----- TASK INPUTS

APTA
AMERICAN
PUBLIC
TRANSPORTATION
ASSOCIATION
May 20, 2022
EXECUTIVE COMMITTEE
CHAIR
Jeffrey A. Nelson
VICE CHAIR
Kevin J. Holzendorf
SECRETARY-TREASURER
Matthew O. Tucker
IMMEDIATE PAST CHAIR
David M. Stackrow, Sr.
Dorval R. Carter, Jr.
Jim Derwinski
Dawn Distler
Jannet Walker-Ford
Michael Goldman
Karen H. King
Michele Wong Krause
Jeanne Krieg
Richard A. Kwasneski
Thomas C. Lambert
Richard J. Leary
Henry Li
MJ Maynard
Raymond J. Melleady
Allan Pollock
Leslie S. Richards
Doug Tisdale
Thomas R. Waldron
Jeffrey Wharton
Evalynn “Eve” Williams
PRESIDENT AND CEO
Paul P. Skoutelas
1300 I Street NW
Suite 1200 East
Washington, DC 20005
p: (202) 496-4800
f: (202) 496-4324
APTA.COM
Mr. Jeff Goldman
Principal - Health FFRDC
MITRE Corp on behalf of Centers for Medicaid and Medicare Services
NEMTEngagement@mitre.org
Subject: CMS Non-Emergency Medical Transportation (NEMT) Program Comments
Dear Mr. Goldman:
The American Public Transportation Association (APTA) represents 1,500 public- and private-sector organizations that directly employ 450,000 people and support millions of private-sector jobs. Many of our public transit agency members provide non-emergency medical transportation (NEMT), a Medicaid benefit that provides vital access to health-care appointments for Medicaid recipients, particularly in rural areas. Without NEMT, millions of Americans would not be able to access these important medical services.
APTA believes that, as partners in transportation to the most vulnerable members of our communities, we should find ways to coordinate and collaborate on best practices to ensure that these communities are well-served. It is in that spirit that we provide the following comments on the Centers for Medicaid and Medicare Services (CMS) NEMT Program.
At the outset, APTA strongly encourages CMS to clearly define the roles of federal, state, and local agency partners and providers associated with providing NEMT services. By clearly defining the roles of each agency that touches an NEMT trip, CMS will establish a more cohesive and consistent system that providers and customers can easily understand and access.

----------

* [PROBLEM TO SOLVE] In the listing above, find the line with "Washington, DC 20005" and the line with "APTA believes that, as"; output exactly those lines and all lines between them.

* [SOLVED EXERCISE]
Washington, DC 20005
p: (202) 496-4800
f: (202) 496-4324
APTA.COM
Mr. Jeff Goldman
Principal - Health FFRDC
MITRE Corp on behalf of Centers for Medicaid and Medicare Services
NEMTEngagement@mitre.org
Subject: CMS Non-Emergency Medical Transportation (NEMT) Program Comments
Dear Mr. Goldman:
The American Public Transportation Association (APTA) represents 1,500 public- and private-sector organizations that directly employ 450,000 people and support millions of private-sector jobs. Many of our public transit agency members provide non-emergency medical transportation (NEMT), a Medicaid benefit that provides vital access to health-care appointments for Medicaid recipients, particularly in rural areas. Without NEMT, millions of Americans would not be able to access these important medical services.
APTA believes that, as partners in transportation to the most vulnerable members of our communities, we should find ways to coordinate and collaborate on best practices to ensure that these communities are well-served. It is in that spirit that we provide the following comments on the Centers for Medicaid and Medicare Services (CMS) NEMT Program.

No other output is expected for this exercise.